Pas mieux concernant mes années collège où pour la première fois nous découvrions la mixité (ciel ! des garçons dans la classe !) Cela a renforcé, s’il en était besoin, ma réserve, ma timidité.

J’ai eu l’impression de commencer à vivre et à découvrir le monde à mon entrée au lycée et ce, grâce à une poignée de professeurs qui venaient de vivre, trois ou quatre ans plus tôt, mai 1968. Ils ont contribué à me “décoller la pulpe” du cerveau. Adieu le formatage scolaire. J’ai commencé à entrevoir que tout ce qu’on nous apprenait à l’école était une chose mais qu’il existait d’autres lectures possibles de l’histoire, de l’économie, de la géopolitique…

La rencontre la plus déterminante pour moi ? Celle de notre professeur de français et de latin qui, dès la classe de seconde, nous a fait toucher du doigt des matières ou des mouvements de pensée qui n’étaient pas forcément au programme : la psychanalyse, la sociologie, la linguistique…Un monde nouveau, complètement inconnu, s’est alors ouvert à moi ! Le domaine du savoir était si vaste que j’ai été prise d’une vraie boulimie d’apprendre et de lire sans limites.  

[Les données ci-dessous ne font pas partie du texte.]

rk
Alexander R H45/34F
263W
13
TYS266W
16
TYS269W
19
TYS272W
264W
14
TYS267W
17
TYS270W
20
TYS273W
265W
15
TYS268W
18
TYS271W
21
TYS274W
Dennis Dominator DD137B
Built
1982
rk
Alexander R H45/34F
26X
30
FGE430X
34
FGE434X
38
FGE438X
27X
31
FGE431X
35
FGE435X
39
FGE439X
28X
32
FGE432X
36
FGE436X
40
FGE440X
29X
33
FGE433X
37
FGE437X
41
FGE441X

Ce professeur, qui m’a prise sous son aile, ambitionnait de faire de moi, fille d’ouvrier, une intellectuelle de haut niveau ou pour le moins une professeure de philo ou de français ! Le nombre de livres qu’il m’a prêtés ! On en aurait rempli des valises entières. Cela me plaisait grandement. Non seulement, mes parents n’auraient pas eu les moyens de m’offrir autant d’ouvrages, mais j’en éprouvais de la fierté. Je ne voulais surtout pas le décevoir.

Je peux l’avouer maintenant, il y a prescription, j’étais, qui plus est, follement amoureuse de ce professeur, au point que mon écriture manuscrite s’est mise à ressembler à la sienne ! Depuis, la mienne a changé, mais je reconnaîtrais encore la sienne entre mille. Après toutes ces années ! 

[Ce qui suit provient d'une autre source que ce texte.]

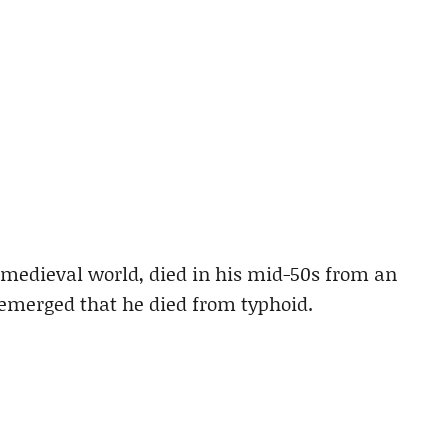
e medieval world, died in his mid-50s from an
emerged that he died from typhoid.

Pas de suspens, je ne suis pas devenue une intellectuelle de haut niveau, ni même prof. Aînée de trois enfants, mes parents n’envisageaient pas que je puisse faire khâgne (kesako ?) ni l’École Normale Supérieure. Paris n’était-il pas un lieu de perdition pour les jeunes filles ? C’est ce que pensaient les parents à mon époque. Je ne suis même pas allée en fac. Dès 18 ans, avec mon bac plus zéro (mais mention très bien) en poche, j’ai commencé à travailler mais je n’ai jamais arrêté de lire ni d’apprendre.Je persiste à penser que ces deux années sous la houlette de ce professeur de français et de latin ont été les plus déterminantes, les plus formatrices et les plus fondatrices de ce que je suis devenue et suis toujours aujourd’hui.